Enjoying the world means to accept and experience God's creative power here and now in everything. The experience that all things each moment are created and maintained by a living and inspiring force. That requires a certain switch of perspective. Nothing is self-evident, old, predictable. The laws of nature, the cosmos too are part of this divine creative force, the divine Logos, who reveals and realizes itself any moment in this world.

In such a perspective you have a different approach to yourself and the world. There is more room for wondering and respect for that Force that animates you and the whole world. The world does not need any more to be regarded as a kind of mechanical constellation that is subject to lifeless and predictable laws. She reveals herself more as a creative process, in which you participate and are invited to share.

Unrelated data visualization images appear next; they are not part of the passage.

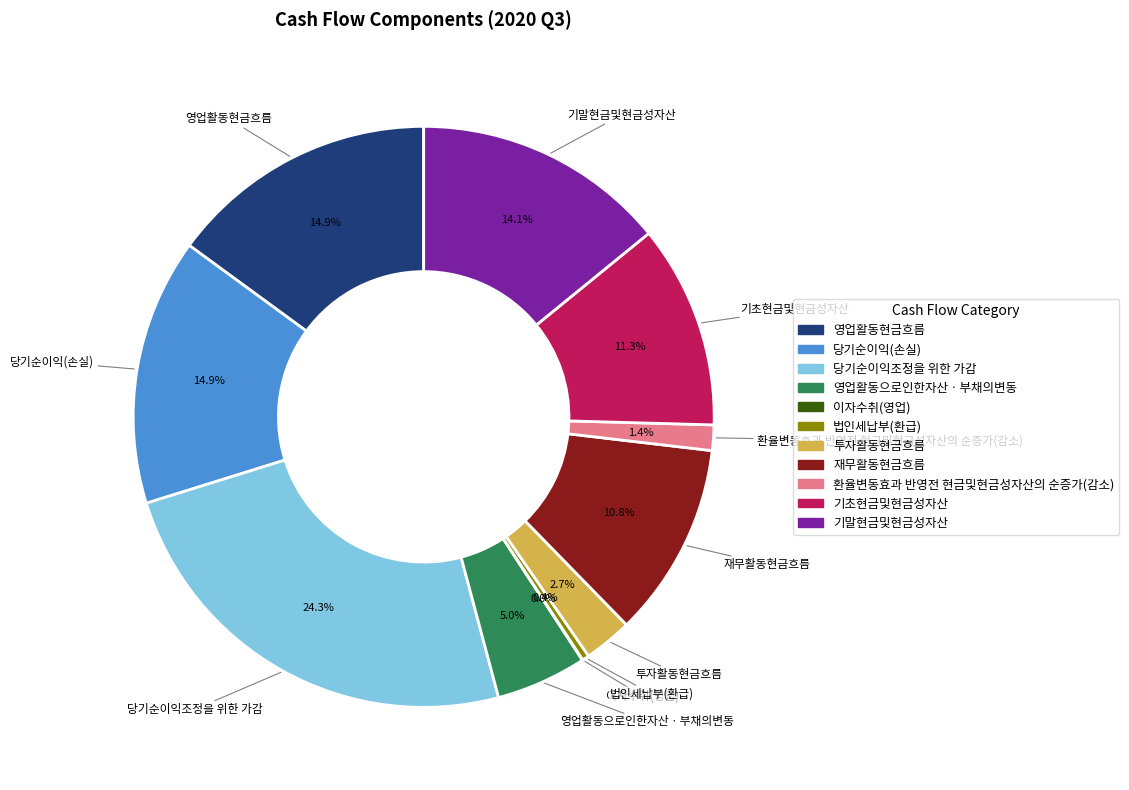

To the nearest percent, what is the combined percentage of 당기순이익조정을 위한 가감 and 당기순이익(손실)?

39%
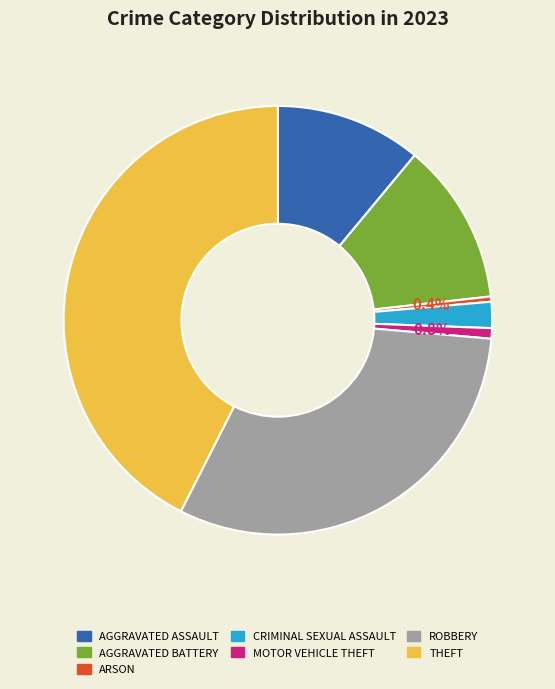

Is there a majority slice in this chart?

No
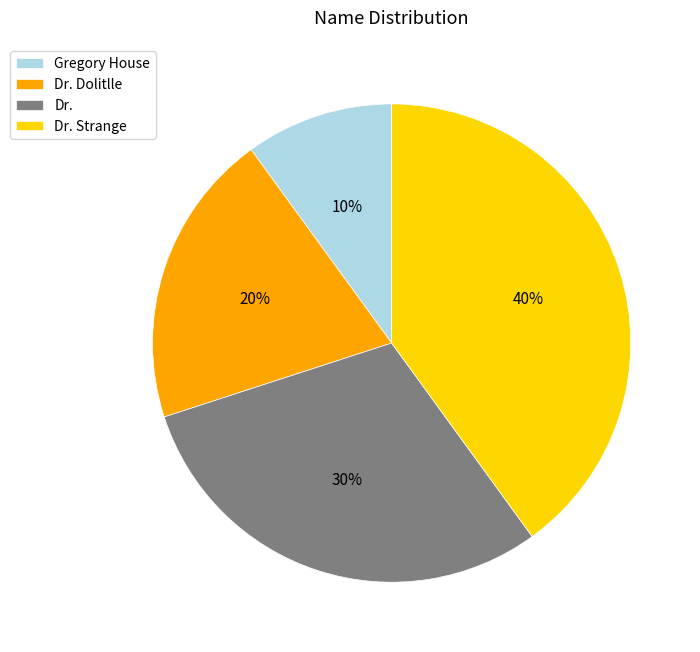

To the nearest percent, what is the difference between the Dr. Dolitlle and Dr. Strange slice percentages?

20%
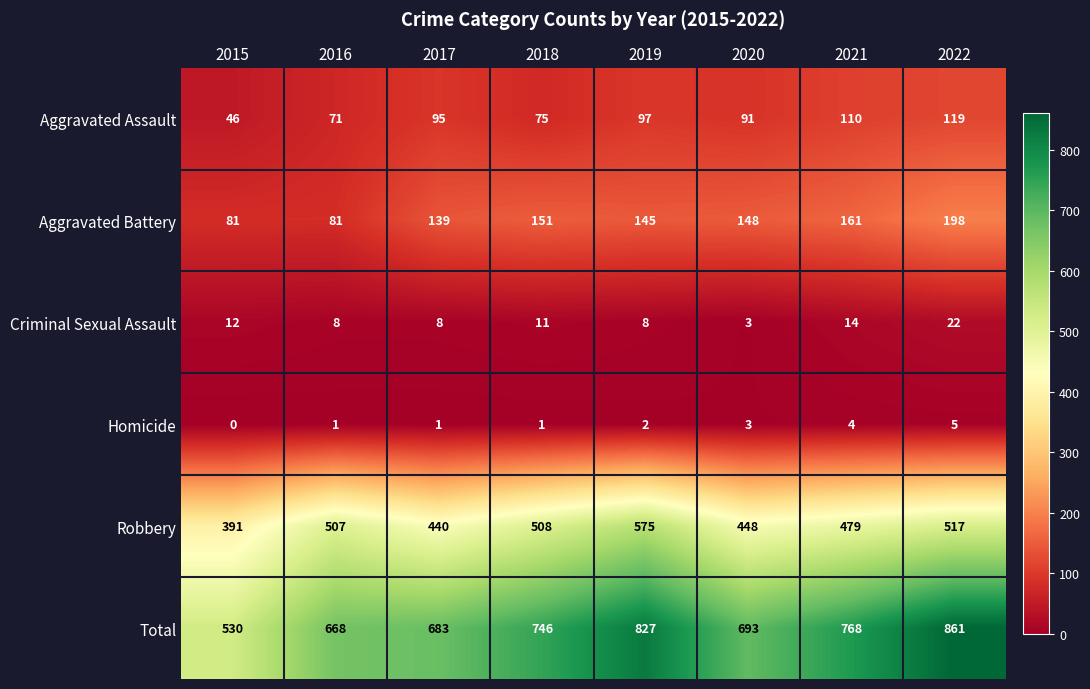

Which series has the largest range (max minus min)?

Total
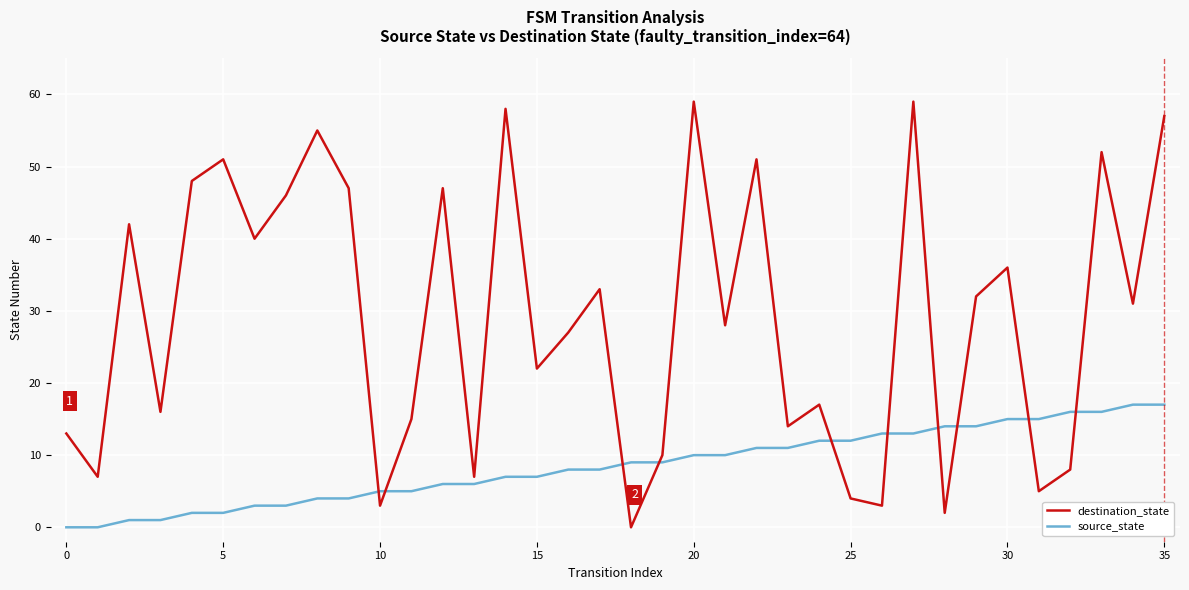

Which series has the largest range (max minus min)?

destination_state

Augustine and the philosophy of Enlightenment

The question is what has worked more alienating for our existence. The unfortunately often misinterpreted Neo-Platonist vision of Augustine and others on using and enjoying and the current vision of Enlightenment, thinking that this world is only ruled by soulless mechanical laws, which are fixed in advance. Perhaps they both suffer from the same mistake to disconnect the material area from the spiritual. Without detracting our modern achievements, I want to argue for a revaluation of Augustine's ethics. I believe time is there to interpret Augustine’s ethics about using and enjoying the world again less dualistic. It makes us consider our world with more respect. That means we enjoy more and use or rather abuse less.

Conclusion

I come to the conclusion that Augustine's reflection about using and enjoying still can be useful for our contemporary ethics. It means that  the sacred and the secular cannot be separated. There is not a part of our reality sacred and a part not. Everything is sacred or is it not at all. Our society has chosen the latter. This has led to abuse, that is to say a less respectful view of the nature of our world.

When you follow Augustine's view, everything is sacred, because it is a reference to a deeper spiritual reality. This requires a switching and is not easy to live in a world where everything speaks of man as the creator. I experience this more in my cottage in the countryside than in town.